En primer lugar, destacar que la cuperosis se produce por una afección de la microcirculación donde los vasos sanguíneos están dilatados, de manera que cualquier factor de provoque la dilatación puede producir cuperosis en personas que sean propensas. Algunos factores que pueden influir son:

  • Calor intenso, viento frío, o factores climatológicos que favorezcan cambios vasculares.
  • Cambios bruscos de temperatura, que producen la contracción y dilatación de los vasos sanguíneos, y que los vasos pierdan elasticidad.
  • Golpes o pequeños traumatismos en la piel, que pueden hacer que las rojeces se mantengan.
  • Tomar demasiado alcohol, que produce problemas circulatorios.
  • Fumar, ya que afecta a la microcirculación.
  • Exposición excesiva al sol o uso de rayos UVA.
  • Aplicación de productos irritantes sobre la piel.
  • Estrés, nervios o emociones intensas, que también pueden llegar a dilatar los vasos sanguíneos.
  • Hipertensión o diabetes.
  • Comidas y bebidas calientes, muy especiadas o picantes, ya que hacen aumentar el calor corporal y la vasodilatación.
  • Cambios hormonales: embarazo, menstruación, menopausia, etc.

¿Se puede prevenir?

Para prevenir la cuperosis se deben evitar aquellos factores que puedan desencadenarla, mencionados anteriormente. En personas con cuperosis es fundamental evitar exponerse al sol sin protección. También debe evitarse el tabaco y el alcohol, y llevar una alimentación rica en antioxidantes y vitaminas.
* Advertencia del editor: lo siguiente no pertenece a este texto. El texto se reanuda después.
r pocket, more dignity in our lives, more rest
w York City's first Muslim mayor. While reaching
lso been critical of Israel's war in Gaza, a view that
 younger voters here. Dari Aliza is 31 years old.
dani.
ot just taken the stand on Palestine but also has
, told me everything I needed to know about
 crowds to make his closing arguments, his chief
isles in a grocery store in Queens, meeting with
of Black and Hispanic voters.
Tratamientos para la cuperosis

El dermatólogo será quien establezca el mejor tratamiento en función del tipo y grado de cuperosis que sufra el paciente. Lo más recomendable es prevenirla, evitando todos aquellos factores que puedan influir en su aparición. Pero, por otra parte, es importante seguir unos cuidados cosméticos específicos con productos que ayuden a reducir el enrojecimiento de la piel, además de hidratarla y eliminar la tirantez. En este sentido, esta podría ser la rutina:

  • Limpieza facial: debe ser diaria, mañana y noche. No obstante, al estar la piel muy sensible y enrojecida, no es conveniente utilizar detergentes (jabones), así que estos deberán ser suaves, preferiblemente sin aclarado y sin componentes irritantes. Las aguas micelares, por ejemplo, son una buena opción: retiran el maquillaje y limpian el rostro. Además, es importante evitar productos exfoliantes, sobre todo si son químicos y mecánicos, ya que la piel puede irritarse e incluso sufrir lesiones.
  • Hidratación de la piel y tratamiento: una vez limpia la piel hay que hidratarla, ya que la piel con cuperosis es más fina y tiene más tendencia a la sequedad. Además de reponer agua y lípidos hay que tratar la piel con cremas que estimulen la circulación, que eviten la dilatación de capilares, que alivien la sensación de calor y que calmen la irritación. Asimismo, algunos suplementos nutricionales como B3, antioxidantes y ruscus pueden ayudar.
  • Maquillaje: las pieles con cuperosis requieren BB Creams específicas para este tipo de piel. No solo corrige y disimula las rojeces sino que ayudará a la paciente a verse mejor. Además, estos productos hacen de barrera ante el frío, el sol, la contaminación…
  • Protección solar: es un paso imprescindible a incluir en la rutina diaria. Las radiaciones solares pueden producir cuperosis pero también resecar la piel y acelerar el envejecimiento.

¿Qué especialista lo trata?

El especialista que trata la cuperosis es el dermatólogo, que analizará las rojeces y problemas de la piel para poder establecer el mejor tratamiento, con una rutina específica de hidratación facial.